I personally would not rely on the incognito mode for privacy. Many people mistakenly believe that activating the private mode on their device will hide browsing history from third parties and their WiFi provider.
The truth, however, is that incognito does not keep your data private. What it does is delete your browsing history from the device you use. So, essentially all it does is protect you from someone else accessing your computer and phone to check what you’ve been up to.
But your browsing history is still sent to your WiFi owner. Moreover, your IP address is still visible to the sites you visit. If you agree to cookies, they are also stored on your computer and used to track your activity.
The bottom line? There is little to no advantage in using the incognito mode, and it definitely won’t safeguard your digital footprint.
You’ve probably noticed that every website you visit has a URL that starts with either HTTP:// or HTTPS://.
So, what are they? HTTP stands for Hypertext Transfer Protocol, while HTTPS stands for Hypertext Transfer Protocol Secure. HTTPS is a more advanced version of HTTP.
They refer to two types of transfer protocols that websites and web browsers use to send and receive data packets over the web. The significant difference between these protocols is the implementation of a TLS/SSL certificate(a global standard security technology) on top of HTTP.
The TLS/SSL certificate allows secure communication between a web browser and a server to ensure that all the data passing through an SSL-backed website is encrypted to some extent.
So, in other words, if you visit a page on an HTTPS website, your WiFi admin won’t see the contents of the page and what exactly you were doing on there. However, they’ll still be able to see what websites you visited and what pages on those websites you opened.
So, how can you hide your browsing history from your WiFi provider?
As I’ve mentioned before, using an encrypted VPN app or software is one of the ways to protect your data.
This is because a VPN can establish a secure, encrypted connection between your device and the VPN server. Your WiFi provider won’t be able to decode or interpret any of your traffic, even as it passes right through their servers.
Top-of-the-range VPNs also come with some bonus features that you might enjoy.

- - - - -

• TASKS TO COMPLETE:
A - According to the passage on browsing privacy, what does incognito mode actually do?
B - Extend the passage on browsing privacy beyond its final sentence.
The lines are separate material with no connection to the passage on browsing privacy.

• RECORD SET:
- - - - -

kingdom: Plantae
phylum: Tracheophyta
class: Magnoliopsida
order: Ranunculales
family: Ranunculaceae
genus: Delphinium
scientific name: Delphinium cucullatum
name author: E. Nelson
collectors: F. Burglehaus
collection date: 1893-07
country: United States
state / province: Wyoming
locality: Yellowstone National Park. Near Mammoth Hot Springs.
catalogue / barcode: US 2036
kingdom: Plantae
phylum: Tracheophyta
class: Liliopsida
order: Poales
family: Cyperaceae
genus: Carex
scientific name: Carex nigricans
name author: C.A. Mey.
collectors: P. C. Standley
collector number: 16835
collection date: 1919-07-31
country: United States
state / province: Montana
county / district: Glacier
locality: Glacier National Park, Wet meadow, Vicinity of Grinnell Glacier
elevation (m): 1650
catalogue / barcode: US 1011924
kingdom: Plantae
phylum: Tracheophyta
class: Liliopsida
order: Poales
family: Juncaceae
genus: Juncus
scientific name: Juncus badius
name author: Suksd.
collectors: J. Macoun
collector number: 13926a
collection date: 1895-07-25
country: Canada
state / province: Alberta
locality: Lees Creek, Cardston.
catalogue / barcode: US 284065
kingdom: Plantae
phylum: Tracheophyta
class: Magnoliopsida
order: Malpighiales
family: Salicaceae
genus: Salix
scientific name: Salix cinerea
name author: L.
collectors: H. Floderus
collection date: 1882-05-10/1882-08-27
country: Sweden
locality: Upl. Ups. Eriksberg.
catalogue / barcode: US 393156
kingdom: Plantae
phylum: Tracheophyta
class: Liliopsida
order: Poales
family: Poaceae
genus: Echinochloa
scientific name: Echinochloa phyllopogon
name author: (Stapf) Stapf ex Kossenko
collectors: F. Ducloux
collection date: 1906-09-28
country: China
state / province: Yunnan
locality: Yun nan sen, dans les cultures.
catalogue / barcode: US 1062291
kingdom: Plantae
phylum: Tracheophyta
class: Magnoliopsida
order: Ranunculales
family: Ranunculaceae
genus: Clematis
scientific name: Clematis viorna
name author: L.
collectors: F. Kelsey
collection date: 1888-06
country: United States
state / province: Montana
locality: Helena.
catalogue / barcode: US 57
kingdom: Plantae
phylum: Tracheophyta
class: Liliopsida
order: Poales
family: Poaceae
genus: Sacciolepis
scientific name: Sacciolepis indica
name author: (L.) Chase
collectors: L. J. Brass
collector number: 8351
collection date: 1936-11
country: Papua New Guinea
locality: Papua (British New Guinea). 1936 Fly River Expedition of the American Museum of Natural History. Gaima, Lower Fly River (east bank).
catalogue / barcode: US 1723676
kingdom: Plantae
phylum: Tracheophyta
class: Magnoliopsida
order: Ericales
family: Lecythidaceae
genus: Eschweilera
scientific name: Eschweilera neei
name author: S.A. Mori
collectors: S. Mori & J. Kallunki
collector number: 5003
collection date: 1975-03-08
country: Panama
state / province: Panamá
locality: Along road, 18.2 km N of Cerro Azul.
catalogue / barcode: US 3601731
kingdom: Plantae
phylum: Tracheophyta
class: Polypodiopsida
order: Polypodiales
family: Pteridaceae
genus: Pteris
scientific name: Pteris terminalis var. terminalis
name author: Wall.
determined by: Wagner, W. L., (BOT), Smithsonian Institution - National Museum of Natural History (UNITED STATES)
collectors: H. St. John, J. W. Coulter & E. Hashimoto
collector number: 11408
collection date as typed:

- - - - -

• EXERCISE RESULTS:
A - It deletes your browsing history from the device you use.

B -
2. Use a Tor Browser
The Onion Router (Tor) browser channels your internet traffic through a random series of different servers to hide the origin of your data and conceal your identity. It’s a very common method on the dark web.
Originally the Tor network was developed by the U.S. Navy and has since been declassified to become a nonprofit tool that helps protect users’ anonymity. The only drawback is that it was not optimized for casual browsing or streaming, so it’s really slow for things like video streaming, so you might not be able to enjoy Netflix or any other streaming sites.
If you want to beef up your privacy, you can double up and use a VPN to open the Tor browser.
The Domain Name System (DNS) was developed in the late 1980s when encryption wasn’t a hot topic like it is today. As a result, DNS requests by themselves are encrypted and vulnerable to tracking and hacking.
The DNS is like an address book for the internet. It lets your computer know where to go when you type in a website address by matching site names to IP addresses so your browser can find the exact link you requested.
As I’ve mentioned before, HTTPS is the encrypted version of HTTP (Hypertext Transmission Protocol).
For several years a tool called HTTPS Everywhere has provided a simple way to keep your data safe by ensuring that your browser uses encrypted HTTPS. However, this tool is becoming less necessary over the last few years as much of the internet is using HTTPS by default now.
Hopefully, I’ve managed to elaborate on the topic and provide you with enough information to know how safe your data is and what you can do to maintain some semblance of privacy in this increasingly data-fueled world.